» Task details: Name every child mentioned in the article on the Florida throuple, with each child's age.

[Page excerpt]

By Martin Ruffell
THIS MARRIED COUPLE invited another woman into their relationship after meeting her on Facebook and now they live as a throuple with their FIVE KIDS.
Veterinary technician Stephanie Alicea (31) and barber Hector Alicea (30) from Tampa Bay, Florida, USA, met as teenagers in 2008 and got married just two years later. Wanting to settle down into family life, the couple went on to have two children: Zoey (12) and Gabby (5).
After ten years of marriage, the couple decided at the beginning of 2020 that they had too much love to share just for their family of four. They made the mutual decision to look for a third person to bring more joy and love into their already flourishing relationship.
For them, polyamory is being able to share love and intimacy with a third person in a very real way. They believed that constricting their love to just themselves was acting selfishly. They began searching Facebook Dating for a suitable partner.
The duo came across the profile of receptionist Carissa Barclay (30) from Florida who stated on her profile that she was very much open to joining a triad relationship so they decided to reach out to her. After a two hour initial meetup in Starbucks, the trio knew that the chemistry was there for something beautiful to flourish.
Within a short few months, the tio had fallen deeply in love and Carissa and her three children – Gavin (9), Sawyer (6), and Hayden (3) – from her previous marriage moved in with Stephanie and Hector. The triad have been inseparable since.
However, the new set up hasn’t been without its unique challenges. For Carissa, joining a ten year marriage has been the hardest part of adapting to her new lifestyle as Stephanie and Hector have a long shared history. As a result, jealousy naturally has arisen although the trio say that their excellent communication has not led to this becoming an overwhelming issue.

[/Page excerpt]
[Study material]

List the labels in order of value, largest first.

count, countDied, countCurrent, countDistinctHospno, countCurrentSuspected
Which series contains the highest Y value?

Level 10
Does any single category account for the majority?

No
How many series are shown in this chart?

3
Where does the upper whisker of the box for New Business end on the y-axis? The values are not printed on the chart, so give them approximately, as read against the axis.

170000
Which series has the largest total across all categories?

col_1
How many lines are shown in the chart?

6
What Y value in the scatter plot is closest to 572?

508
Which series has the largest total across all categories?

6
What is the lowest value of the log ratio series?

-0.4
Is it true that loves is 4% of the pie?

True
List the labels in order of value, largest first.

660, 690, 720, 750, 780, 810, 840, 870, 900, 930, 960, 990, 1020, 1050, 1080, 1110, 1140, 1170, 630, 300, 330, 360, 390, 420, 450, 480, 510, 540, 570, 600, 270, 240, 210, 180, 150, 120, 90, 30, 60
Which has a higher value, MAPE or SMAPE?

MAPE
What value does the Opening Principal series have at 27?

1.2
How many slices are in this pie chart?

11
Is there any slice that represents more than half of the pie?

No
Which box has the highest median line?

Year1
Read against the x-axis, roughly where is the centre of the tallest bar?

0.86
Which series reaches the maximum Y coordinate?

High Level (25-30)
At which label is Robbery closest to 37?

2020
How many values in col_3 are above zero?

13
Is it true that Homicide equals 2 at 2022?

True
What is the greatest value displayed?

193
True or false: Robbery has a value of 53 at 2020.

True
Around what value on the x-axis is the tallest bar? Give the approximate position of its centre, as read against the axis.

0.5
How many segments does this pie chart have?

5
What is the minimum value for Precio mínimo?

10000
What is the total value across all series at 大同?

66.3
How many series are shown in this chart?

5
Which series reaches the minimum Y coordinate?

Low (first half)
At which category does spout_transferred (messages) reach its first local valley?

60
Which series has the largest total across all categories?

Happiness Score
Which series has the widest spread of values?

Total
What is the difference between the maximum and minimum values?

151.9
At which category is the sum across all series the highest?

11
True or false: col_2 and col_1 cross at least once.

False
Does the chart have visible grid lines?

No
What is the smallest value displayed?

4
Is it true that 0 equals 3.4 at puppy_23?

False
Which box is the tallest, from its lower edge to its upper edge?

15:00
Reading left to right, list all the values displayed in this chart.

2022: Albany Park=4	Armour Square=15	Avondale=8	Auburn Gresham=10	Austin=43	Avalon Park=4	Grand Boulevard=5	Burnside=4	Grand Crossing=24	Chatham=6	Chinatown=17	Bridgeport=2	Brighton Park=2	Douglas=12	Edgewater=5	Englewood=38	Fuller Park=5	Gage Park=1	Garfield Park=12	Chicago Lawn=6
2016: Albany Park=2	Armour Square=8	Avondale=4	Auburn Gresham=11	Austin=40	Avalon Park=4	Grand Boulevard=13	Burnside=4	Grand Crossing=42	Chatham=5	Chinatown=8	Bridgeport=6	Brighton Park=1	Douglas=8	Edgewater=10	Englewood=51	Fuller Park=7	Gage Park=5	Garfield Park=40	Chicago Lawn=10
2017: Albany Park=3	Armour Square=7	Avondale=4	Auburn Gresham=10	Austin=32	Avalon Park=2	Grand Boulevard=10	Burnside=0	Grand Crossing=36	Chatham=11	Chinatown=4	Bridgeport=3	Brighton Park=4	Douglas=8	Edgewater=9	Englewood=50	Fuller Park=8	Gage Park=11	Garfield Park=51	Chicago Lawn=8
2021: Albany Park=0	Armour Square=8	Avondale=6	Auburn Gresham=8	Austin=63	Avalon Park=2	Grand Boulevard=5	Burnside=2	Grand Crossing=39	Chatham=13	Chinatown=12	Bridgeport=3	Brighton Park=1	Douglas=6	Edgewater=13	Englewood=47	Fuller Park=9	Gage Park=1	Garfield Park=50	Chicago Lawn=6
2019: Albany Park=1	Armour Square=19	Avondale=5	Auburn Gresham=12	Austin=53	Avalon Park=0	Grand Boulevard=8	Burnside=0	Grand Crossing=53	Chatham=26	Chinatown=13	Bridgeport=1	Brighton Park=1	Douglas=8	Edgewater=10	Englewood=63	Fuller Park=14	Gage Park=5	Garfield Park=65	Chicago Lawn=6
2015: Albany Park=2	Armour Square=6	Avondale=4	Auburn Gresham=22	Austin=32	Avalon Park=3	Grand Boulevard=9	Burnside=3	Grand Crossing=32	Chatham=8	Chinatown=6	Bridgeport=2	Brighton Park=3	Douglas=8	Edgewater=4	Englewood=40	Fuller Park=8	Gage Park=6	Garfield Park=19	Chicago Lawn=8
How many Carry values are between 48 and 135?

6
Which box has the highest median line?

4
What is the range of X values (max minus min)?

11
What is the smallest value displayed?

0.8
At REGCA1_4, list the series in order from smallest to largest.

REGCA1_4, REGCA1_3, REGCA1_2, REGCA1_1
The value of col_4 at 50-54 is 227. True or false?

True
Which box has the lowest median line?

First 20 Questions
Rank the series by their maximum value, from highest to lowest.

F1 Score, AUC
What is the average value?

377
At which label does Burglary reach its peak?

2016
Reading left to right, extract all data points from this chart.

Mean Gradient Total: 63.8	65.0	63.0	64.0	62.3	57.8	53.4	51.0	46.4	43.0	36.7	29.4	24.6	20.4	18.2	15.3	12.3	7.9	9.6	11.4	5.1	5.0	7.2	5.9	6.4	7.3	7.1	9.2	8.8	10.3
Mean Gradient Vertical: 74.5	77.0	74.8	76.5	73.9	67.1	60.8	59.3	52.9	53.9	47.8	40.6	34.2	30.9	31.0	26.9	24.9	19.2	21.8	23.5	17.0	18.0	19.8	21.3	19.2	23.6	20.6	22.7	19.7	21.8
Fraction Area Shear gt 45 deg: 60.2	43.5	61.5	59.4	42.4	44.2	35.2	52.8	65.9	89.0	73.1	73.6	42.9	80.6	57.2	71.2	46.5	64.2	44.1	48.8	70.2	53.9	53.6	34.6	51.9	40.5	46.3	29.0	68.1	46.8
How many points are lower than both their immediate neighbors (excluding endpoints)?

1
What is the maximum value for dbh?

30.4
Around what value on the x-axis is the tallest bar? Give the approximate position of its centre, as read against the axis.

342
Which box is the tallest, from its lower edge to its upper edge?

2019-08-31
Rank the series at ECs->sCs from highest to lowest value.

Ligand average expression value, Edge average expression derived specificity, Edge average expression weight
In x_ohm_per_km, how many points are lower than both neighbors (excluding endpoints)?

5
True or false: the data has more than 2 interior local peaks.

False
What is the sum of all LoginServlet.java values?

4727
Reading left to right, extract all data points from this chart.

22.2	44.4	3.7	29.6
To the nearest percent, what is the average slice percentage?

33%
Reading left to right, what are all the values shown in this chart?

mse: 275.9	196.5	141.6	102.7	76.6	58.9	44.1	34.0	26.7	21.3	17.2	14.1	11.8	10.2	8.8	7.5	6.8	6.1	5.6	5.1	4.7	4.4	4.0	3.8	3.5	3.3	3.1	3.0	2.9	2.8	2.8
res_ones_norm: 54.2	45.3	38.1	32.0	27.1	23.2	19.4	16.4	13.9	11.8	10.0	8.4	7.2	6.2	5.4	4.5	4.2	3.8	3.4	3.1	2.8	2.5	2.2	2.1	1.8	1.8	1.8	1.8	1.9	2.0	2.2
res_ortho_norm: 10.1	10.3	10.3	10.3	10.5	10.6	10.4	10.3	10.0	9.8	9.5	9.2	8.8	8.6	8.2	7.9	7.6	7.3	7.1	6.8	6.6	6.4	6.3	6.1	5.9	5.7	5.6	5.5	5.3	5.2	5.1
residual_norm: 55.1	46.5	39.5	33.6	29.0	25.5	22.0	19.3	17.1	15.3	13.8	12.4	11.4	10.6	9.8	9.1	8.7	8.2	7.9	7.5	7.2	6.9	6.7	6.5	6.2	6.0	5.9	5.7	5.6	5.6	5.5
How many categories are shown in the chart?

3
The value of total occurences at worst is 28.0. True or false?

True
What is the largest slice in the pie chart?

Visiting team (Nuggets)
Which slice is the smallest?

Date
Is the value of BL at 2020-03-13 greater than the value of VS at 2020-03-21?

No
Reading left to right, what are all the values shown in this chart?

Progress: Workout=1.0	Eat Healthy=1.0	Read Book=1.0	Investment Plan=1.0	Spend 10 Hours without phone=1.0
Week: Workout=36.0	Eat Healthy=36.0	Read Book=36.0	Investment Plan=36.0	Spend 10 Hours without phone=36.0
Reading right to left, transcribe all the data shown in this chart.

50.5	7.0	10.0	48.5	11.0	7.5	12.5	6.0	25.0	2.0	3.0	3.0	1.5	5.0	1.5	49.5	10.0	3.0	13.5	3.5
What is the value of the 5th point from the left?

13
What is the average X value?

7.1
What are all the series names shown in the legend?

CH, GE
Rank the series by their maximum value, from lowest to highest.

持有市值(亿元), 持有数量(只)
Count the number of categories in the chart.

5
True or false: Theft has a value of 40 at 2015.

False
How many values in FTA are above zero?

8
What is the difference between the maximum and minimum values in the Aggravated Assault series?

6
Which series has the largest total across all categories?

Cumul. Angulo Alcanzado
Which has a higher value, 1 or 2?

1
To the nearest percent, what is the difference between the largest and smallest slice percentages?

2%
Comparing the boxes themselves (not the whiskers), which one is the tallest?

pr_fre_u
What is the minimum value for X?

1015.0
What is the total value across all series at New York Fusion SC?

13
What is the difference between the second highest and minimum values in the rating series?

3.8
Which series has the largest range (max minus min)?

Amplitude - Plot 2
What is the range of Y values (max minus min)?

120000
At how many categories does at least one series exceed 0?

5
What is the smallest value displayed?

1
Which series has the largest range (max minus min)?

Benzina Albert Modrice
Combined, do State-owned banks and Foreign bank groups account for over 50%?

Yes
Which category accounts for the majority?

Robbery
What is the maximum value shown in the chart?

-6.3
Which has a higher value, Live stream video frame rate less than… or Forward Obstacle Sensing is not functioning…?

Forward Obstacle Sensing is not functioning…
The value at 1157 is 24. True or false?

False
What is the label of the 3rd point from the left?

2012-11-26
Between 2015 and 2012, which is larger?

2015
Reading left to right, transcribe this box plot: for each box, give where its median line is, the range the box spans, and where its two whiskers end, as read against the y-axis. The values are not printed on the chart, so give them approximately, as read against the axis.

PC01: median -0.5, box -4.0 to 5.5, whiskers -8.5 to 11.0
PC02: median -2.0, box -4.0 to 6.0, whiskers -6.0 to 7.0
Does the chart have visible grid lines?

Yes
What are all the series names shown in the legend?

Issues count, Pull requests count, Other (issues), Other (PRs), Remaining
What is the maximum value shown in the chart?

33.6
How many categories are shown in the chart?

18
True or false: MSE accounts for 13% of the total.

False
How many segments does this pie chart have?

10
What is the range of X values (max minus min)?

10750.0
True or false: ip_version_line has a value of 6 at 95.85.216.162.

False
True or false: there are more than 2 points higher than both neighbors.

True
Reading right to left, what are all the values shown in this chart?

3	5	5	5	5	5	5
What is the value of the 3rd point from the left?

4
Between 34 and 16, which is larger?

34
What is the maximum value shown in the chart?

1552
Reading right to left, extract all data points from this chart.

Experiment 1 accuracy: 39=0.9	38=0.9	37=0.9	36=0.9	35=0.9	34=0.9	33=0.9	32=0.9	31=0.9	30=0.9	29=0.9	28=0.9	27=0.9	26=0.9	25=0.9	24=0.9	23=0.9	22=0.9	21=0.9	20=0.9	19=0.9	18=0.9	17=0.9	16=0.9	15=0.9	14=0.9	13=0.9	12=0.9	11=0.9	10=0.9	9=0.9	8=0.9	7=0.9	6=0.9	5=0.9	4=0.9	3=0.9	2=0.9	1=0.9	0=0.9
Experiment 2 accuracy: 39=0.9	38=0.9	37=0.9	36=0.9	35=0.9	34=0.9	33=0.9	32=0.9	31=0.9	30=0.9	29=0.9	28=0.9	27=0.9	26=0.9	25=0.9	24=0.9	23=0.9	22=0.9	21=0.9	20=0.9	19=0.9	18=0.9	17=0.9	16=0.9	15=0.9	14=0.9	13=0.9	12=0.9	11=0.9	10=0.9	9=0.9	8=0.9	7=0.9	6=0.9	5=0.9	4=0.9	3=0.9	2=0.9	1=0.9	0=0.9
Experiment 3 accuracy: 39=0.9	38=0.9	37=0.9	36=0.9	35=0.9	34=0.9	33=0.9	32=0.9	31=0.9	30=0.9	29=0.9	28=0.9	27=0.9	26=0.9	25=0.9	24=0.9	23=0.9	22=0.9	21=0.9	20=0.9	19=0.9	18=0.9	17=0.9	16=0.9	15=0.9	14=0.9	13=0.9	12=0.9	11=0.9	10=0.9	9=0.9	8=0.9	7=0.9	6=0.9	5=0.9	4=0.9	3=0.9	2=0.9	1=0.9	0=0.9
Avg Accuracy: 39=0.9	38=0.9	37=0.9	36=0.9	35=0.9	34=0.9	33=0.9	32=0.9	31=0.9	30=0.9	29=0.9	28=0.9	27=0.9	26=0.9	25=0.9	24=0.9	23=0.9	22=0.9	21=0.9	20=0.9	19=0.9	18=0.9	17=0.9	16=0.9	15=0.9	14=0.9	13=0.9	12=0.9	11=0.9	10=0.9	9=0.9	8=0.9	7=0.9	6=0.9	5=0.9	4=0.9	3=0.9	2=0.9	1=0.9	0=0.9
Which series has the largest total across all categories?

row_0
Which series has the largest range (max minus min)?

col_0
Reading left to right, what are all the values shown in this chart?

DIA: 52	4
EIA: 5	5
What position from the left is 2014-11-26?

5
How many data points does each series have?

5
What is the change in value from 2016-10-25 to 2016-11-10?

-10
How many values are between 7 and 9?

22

[/Study material]

» Output: Zoey (12), Gabby (5), Gavin (9), Sawyer (6), and Hayden (3).